» **Description of the task**
Return only the lines of the data below from the line with "X28850000Y-98500000D02*" up to and including the line with "AUTO_SHIFT_REGISTER_RECOGNITION OFF; -name", exactly as written, with the pictures omitted.

Electronics source listings:
· · · · ·
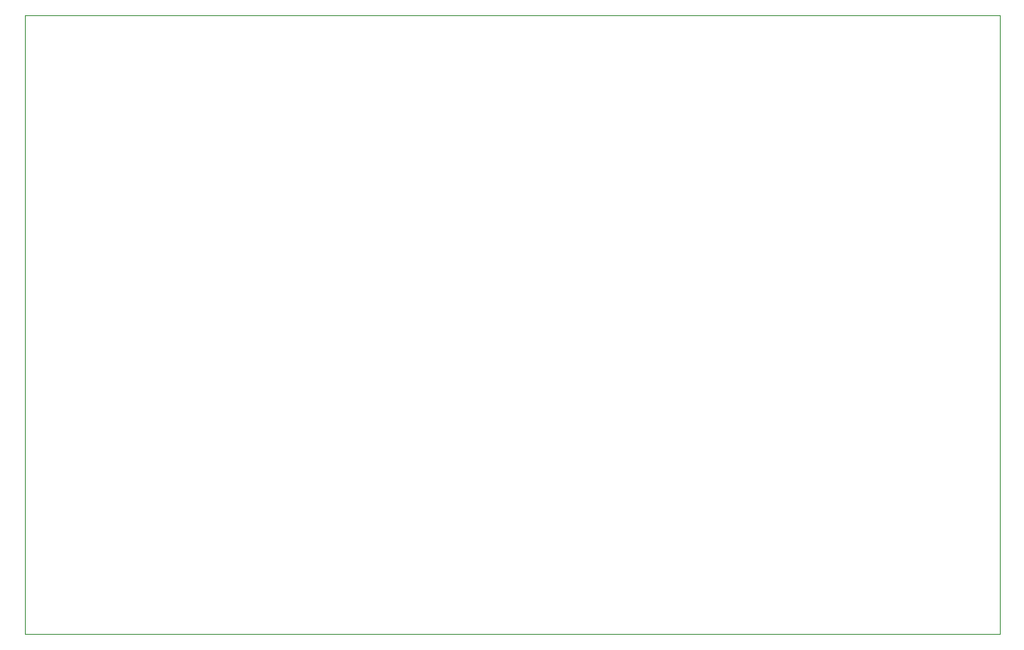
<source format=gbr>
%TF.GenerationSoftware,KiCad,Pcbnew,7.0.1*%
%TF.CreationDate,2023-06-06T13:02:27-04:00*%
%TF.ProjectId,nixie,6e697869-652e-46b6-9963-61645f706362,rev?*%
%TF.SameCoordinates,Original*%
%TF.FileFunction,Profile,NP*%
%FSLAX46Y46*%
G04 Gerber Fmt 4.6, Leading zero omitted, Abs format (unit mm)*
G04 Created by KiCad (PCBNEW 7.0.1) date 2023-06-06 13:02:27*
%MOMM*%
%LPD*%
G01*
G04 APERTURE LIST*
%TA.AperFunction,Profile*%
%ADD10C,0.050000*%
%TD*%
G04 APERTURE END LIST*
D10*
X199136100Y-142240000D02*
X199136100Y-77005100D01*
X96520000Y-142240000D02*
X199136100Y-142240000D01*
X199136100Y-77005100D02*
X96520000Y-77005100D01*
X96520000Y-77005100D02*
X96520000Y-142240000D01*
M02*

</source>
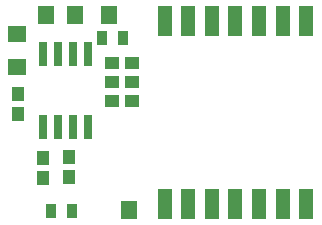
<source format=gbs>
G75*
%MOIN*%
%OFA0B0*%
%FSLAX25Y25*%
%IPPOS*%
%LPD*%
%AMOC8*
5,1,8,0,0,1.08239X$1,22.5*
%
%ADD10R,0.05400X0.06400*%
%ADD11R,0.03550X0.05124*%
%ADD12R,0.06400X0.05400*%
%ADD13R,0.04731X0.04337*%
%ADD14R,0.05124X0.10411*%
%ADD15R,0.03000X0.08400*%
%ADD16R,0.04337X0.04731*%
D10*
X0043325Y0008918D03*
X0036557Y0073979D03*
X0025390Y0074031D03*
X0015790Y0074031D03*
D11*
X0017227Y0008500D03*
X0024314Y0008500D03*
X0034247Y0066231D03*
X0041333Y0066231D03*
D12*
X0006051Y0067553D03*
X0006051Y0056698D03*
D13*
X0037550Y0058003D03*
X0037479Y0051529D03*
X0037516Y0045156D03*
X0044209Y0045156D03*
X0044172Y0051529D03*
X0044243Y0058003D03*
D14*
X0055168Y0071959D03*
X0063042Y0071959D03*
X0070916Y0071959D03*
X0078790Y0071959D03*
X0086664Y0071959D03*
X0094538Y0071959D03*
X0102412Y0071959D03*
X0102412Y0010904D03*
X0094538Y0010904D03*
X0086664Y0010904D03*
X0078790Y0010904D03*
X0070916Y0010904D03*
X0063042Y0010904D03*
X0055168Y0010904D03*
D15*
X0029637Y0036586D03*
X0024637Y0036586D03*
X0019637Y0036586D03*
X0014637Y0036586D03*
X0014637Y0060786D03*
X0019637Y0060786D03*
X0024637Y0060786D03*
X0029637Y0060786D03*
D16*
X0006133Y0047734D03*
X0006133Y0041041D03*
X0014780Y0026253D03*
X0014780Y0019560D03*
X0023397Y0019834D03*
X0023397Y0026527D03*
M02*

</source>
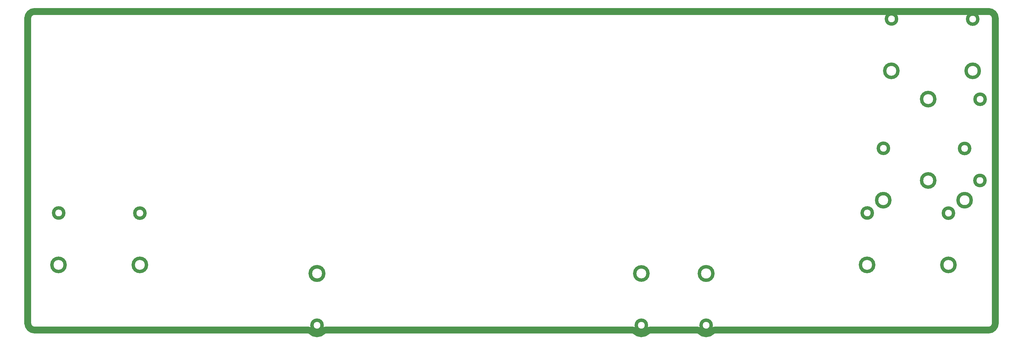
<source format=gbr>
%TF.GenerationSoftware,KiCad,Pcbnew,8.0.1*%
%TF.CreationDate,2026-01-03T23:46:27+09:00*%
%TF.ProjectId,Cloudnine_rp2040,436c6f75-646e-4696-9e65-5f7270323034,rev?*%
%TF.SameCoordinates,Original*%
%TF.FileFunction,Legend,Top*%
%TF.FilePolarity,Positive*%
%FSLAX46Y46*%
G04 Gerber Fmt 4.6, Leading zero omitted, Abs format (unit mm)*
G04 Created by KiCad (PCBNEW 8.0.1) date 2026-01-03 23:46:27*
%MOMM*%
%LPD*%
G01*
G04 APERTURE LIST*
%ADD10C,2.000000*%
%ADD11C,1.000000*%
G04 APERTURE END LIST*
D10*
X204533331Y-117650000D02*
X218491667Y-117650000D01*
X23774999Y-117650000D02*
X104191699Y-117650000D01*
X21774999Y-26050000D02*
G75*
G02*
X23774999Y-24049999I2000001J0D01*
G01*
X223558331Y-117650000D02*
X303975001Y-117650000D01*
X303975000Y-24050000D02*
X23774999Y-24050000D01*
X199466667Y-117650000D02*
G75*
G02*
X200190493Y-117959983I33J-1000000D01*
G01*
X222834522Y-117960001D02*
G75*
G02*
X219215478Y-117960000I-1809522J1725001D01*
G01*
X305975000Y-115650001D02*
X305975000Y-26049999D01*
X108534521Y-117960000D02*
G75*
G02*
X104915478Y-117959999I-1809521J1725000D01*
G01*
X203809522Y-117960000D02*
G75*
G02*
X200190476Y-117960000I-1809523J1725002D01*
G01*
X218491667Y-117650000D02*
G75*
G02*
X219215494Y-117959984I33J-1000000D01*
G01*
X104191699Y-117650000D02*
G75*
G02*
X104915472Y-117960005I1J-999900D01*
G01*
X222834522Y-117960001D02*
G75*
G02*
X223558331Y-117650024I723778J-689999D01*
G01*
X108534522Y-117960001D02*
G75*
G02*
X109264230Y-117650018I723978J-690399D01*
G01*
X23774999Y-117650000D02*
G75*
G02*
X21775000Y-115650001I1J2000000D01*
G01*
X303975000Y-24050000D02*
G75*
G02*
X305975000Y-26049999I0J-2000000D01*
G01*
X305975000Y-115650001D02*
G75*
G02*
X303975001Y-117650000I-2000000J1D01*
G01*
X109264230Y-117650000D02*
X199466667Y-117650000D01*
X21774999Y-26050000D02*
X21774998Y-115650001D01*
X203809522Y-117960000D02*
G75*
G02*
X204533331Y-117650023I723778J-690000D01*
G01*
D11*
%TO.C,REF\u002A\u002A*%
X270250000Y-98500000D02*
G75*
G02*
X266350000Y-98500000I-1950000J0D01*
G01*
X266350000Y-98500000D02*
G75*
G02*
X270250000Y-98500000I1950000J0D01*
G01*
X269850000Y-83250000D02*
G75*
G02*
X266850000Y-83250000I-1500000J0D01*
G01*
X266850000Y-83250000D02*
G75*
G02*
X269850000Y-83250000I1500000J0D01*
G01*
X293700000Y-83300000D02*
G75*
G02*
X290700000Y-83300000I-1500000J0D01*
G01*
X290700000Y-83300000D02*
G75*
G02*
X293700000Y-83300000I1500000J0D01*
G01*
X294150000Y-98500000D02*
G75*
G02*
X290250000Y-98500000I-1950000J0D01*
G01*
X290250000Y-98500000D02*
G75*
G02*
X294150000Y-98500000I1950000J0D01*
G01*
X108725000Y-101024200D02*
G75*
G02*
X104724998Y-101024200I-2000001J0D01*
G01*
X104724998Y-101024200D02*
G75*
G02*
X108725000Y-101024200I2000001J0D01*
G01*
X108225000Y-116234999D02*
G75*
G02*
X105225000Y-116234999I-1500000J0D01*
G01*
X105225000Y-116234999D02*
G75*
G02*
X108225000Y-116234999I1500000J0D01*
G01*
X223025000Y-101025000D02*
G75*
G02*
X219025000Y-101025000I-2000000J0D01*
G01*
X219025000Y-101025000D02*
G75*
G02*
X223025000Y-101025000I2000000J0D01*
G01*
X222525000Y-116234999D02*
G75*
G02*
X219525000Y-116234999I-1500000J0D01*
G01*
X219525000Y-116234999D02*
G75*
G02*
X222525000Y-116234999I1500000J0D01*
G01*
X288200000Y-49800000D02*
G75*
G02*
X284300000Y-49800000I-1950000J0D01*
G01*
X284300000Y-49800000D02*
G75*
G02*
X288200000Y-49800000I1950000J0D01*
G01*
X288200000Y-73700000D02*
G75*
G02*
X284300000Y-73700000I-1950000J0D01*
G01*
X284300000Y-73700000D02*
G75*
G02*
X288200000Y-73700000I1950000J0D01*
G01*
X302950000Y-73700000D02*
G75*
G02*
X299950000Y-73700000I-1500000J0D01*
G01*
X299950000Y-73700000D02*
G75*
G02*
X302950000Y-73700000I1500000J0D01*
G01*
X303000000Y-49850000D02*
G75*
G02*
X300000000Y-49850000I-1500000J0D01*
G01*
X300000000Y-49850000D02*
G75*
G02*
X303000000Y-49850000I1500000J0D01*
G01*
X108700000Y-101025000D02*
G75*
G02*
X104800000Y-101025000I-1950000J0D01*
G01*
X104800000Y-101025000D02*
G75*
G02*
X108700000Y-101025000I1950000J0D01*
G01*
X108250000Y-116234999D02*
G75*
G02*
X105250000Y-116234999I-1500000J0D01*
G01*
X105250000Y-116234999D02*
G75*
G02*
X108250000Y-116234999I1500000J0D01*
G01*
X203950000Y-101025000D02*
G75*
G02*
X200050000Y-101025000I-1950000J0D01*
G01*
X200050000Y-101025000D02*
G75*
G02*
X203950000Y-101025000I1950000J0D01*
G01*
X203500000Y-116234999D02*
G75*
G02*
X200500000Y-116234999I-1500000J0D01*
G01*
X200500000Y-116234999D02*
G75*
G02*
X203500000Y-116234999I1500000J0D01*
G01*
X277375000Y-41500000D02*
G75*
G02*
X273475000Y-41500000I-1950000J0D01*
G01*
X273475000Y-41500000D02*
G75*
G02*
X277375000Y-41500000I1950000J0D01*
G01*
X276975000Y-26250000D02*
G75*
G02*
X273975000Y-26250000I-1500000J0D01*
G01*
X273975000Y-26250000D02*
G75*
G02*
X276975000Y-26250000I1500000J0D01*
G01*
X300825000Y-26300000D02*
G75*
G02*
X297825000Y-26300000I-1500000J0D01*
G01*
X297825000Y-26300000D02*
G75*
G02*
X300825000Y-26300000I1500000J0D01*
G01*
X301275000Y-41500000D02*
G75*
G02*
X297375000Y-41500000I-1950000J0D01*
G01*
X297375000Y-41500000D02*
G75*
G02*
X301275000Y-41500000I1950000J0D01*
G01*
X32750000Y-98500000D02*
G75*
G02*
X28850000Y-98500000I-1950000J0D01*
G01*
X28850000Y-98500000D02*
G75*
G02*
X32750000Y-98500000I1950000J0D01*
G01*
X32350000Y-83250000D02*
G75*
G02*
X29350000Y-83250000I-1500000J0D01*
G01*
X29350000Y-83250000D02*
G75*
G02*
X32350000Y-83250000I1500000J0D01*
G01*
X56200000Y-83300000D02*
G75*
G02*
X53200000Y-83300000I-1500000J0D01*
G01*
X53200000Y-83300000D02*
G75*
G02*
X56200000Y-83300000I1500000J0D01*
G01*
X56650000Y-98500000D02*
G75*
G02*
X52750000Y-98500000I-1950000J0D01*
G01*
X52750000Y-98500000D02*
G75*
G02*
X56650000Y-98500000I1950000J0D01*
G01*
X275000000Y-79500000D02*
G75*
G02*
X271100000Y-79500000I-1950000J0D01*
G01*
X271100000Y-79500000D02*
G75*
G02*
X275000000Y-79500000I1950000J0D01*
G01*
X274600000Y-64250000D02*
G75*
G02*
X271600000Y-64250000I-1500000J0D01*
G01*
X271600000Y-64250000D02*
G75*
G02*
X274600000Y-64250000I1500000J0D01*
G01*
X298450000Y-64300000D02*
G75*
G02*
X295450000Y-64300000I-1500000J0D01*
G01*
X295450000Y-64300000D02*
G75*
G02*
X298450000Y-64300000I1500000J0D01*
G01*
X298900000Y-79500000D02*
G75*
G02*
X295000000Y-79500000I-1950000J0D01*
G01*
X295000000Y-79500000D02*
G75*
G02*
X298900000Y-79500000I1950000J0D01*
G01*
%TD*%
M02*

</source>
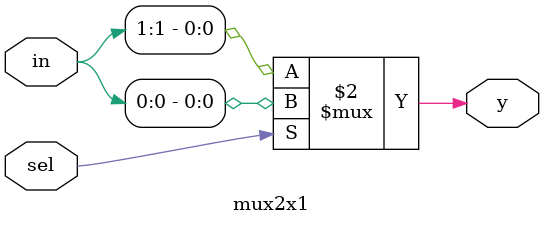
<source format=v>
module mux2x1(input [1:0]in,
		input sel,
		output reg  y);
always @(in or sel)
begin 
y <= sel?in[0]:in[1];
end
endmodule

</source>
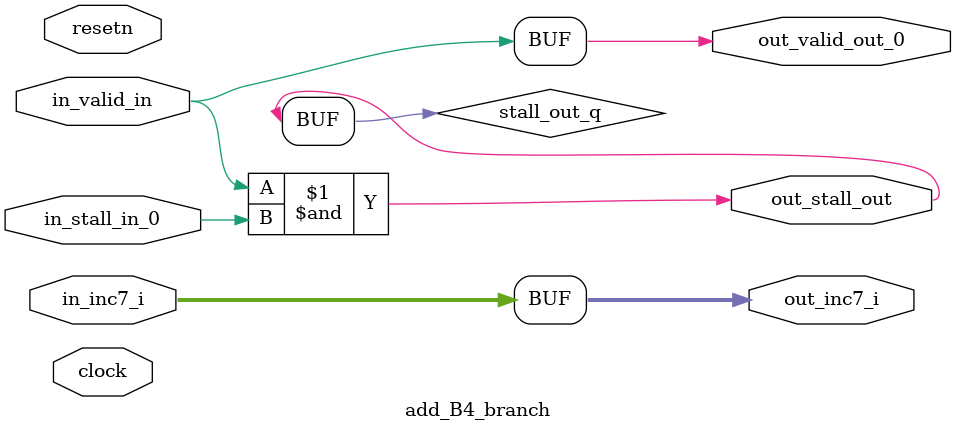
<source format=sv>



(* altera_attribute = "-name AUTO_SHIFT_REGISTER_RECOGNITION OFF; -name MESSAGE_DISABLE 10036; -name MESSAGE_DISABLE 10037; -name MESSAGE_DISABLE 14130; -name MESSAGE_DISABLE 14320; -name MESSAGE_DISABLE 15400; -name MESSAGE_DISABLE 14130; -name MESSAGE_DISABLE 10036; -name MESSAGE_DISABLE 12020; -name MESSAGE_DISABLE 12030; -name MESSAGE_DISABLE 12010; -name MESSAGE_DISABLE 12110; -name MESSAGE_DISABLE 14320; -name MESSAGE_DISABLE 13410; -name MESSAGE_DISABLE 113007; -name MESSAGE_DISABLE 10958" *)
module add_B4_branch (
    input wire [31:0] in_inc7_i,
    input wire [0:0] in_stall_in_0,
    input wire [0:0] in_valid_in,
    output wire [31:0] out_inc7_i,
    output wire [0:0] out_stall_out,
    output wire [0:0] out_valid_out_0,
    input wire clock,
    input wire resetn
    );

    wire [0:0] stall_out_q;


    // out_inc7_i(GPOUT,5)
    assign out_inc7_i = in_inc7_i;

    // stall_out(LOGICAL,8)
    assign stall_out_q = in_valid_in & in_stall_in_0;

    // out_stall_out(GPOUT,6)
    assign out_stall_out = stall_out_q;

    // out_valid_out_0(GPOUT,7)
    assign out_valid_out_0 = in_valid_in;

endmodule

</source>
· · · · ·
» **Answer box**
X28850000Y-98500000D02*
G75*
G02*
X32750000Y-98500000I1950000J0D01*
G01*
X32350000Y-83250000D02*
G75*
G02*
X29350000Y-83250000I-1500000J0D01*
G01*
X29350000Y-83250000D02*
G75*
G02*
X32350000Y-83250000I1500000J0D01*
G01*
X56200000Y-83300000D02*
G75*
G02*
X53200000Y-83300000I-1500000J0D01*
G01*
X53200000Y-83300000D02*
G75*
G02*
X56200000Y-83300000I1500000J0D01*
G01*
X56650000Y-98500000D02*
G75*
G02*
X52750000Y-98500000I-1950000J0D01*
G01*
X52750000Y-98500000D02*
G75*
G02*
X56650000Y-98500000I1950000J0D01*
G01*
X275000000Y-79500000D02*
G75*
G02*
X271100000Y-79500000I-1950000J0D01*
G01*
X271100000Y-79500000D02*
G75*
G02*
X275000000Y-79500000I1950000J0D01*
G01*
X274600000Y-64250000D02*
G75*
G02*
X271600000Y-64250000I-1500000J0D01*
G01*
X271600000Y-64250000D02*
G75*
G02*
X274600000Y-64250000I1500000J0D01*
G01*
X298450000Y-64300000D02*
G75*
G02*
X295450000Y-64300000I-1500000J0D01*
G01*
X295450000Y-64300000D02*
G75*
G02*
X298450000Y-64300000I1500000J0D01*
G01*
X298900000Y-79500000D02*
G75*
G02*
X295000000Y-79500000I-1950000J0D01*
G01*
X295000000Y-79500000D02*
G75*
G02*
X298900000Y-79500000I1950000J0D01*
G01*
%TD*%
M02*

</source>
<source format=v>
module mux2x1(input [1:0]in,
		input sel,
		output reg  y);
always @(in or sel)
begin 
y <= sel?in[0]:in[1];
end
endmodule

</source>
<source format=sv>



(* altera_attribute = "-name AUTO_SHIFT_REGISTER_RECOGNITION OFF; -name MESSAGE_DISABLE 10036; -name MESSAGE_DISABLE 10037; -name MESSAGE_DISABLE 14130; -name MESSAGE_DISABLE 14320; -name MESSAGE_DISABLE 15400; -name MESSAGE_DISABLE 14130; -name MESSAGE_DISABLE 10036; -name MESSAGE_DISABLE 12020; -name MESSAGE_DISABLE 12030; -name MESSAGE_DISABLE 12010; -name MESSAGE_DISABLE 12110; -name MESSAGE_DISABLE 14320; -name MESSAGE_DISABLE 13410; -name MESSAGE_DISABLE 113007; -name MESSAGE_DISABLE 10958" *)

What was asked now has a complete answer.